Bürgergeldempfänger stigmatisieren, um sie zur Arbeit zu zwingen. Auf diesen, zugegeben drastisch formulierten, Nenner lässt sich der Ansatz des Finanzwissenschaftlers Professor Dr. Bernd Raffelhüschen von der Uni Freiburg bringen. Er begrüßt die Pläne der Union zu einer möglichen Bürgergeld Wende, fordert seinerseits aber eine noch härtere Gangart. Geld sollen nur noch jene erhalten, die arbeiten. Alle anderen müssen sehen, wie sie mit Gutscheinen über die Runden kommen.
Zurück zu Hartz IV
Seit der Einführung des Bürgergelds wird offen darüber gestritten, ob man Leistungsempfänger möglicherweise nicht doch zu sanft bettet. Verschärft wurde die Debatte mit der Anpassung der Regelsätze um 12 Prozent zum 1. Januar 2024. Für CDU und CSU, ebenso die AfD, steht daher fest: Die Uhr muss wieder zurückgedreht werden. Back to the roots. Oder anders ausgedrückt: Man sehnt sich nach den Zeiten von Hartz IV, „versüßt“ mit Totalsanktionen.
Vermögensprüfung ab dem ersten Tag
Konkret schlägt CDU-Generalsekretär Carsten Linnemann vor, die Leistungskürzungen für alle, die sich weigern, einen Job anzunehmen, zu verschärfen. Dass sich die Ampel auf Totalsanktionen für bis zu zwei Monate geeinigt hat, scheint nicht zu reichen. Überdies soll die Karenzzeit aufgeweicht oder vielmehr ganz gestrichen werden. Denn der Verzicht auf die Vermögensprüfung während der ersten zwölf Monate des Bürgergeldbezugs ist der Union ein echter Dorn im Auge.
Experte: Leistungen eindampfen
Gut, aber nicht ausreichend: Sagt Professor Dr. Bernd Raffelhüschen im Gespräch mit dem „Focus“. Der Ökonom und Rentenexperte ist bekannt dafür, dass er den Sozialstaat gerne auf ein Minimum schrumpfen lassen würde. Daher hört man seine Stimme aus dem Chor der Bürgergeldgegner immer wieder heraus. Dabei gehen die Forderungen von Professor Dr.

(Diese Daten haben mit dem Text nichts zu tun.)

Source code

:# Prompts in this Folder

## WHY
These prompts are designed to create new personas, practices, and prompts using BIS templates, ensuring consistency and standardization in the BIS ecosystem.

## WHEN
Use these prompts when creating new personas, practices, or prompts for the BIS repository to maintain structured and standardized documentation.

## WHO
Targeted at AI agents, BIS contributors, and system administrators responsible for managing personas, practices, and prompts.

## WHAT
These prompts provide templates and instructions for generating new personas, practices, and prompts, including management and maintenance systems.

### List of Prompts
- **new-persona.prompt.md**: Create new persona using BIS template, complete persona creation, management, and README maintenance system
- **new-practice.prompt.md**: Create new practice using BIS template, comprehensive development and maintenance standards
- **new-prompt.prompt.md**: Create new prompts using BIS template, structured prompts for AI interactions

Raffelhüschen deutlich weiter als die der Union.
Aktivierender Sozialstaat
Aus seiner Sicht wurde mit dem Bürgergeld quasi ein „Recht auf Einkommen“ geschaffen. Stattdessen müsse sich der Sozialstaat wieder ausschließlich auf jene konzentrieren, die sich nicht selbst helfen können. Professor Dr. Bernd Raffelhüschen geht in dem Kontext davon aus, dass jeder Mensch etwas könne und somit auch in der Lage sei, zum eigenen Lebensunterhalt beizutragen. Reiche das mit den eigenen Händen erarbeitete Einkommen nicht, werde aufgestockt. Das Bürgergeld bestrafe diese Art der Selbsthilfe.
Hälfte der heutigen Leistung als Existenzminimum
Von Sanktionen hält Professor Dr. Raffelhüschen indes nur wenig. Statt Geldleistungen zu streichen, dürfe es nur noch Sachleistungen geben: Lebensunterhalt plus Dach über dem Kopf. Geld sehen seine Pläne ausschließlich für Aufstocker vor. Das müsse für Bürgergeld Bedürftige und Zuwanderer gleichermaßen gelten, „die nicht augenblicklich anfangen zu arbeiten“. Und damit es so richtig weh tut, hält der Experte die Hälfte dessen, was es heute gibt, als ausreichend, um das Existenzminimum zu decken – ausgezahlt als Gutschein. Damit auch jeder im Geschäft sehen kann: Der leistet nichts.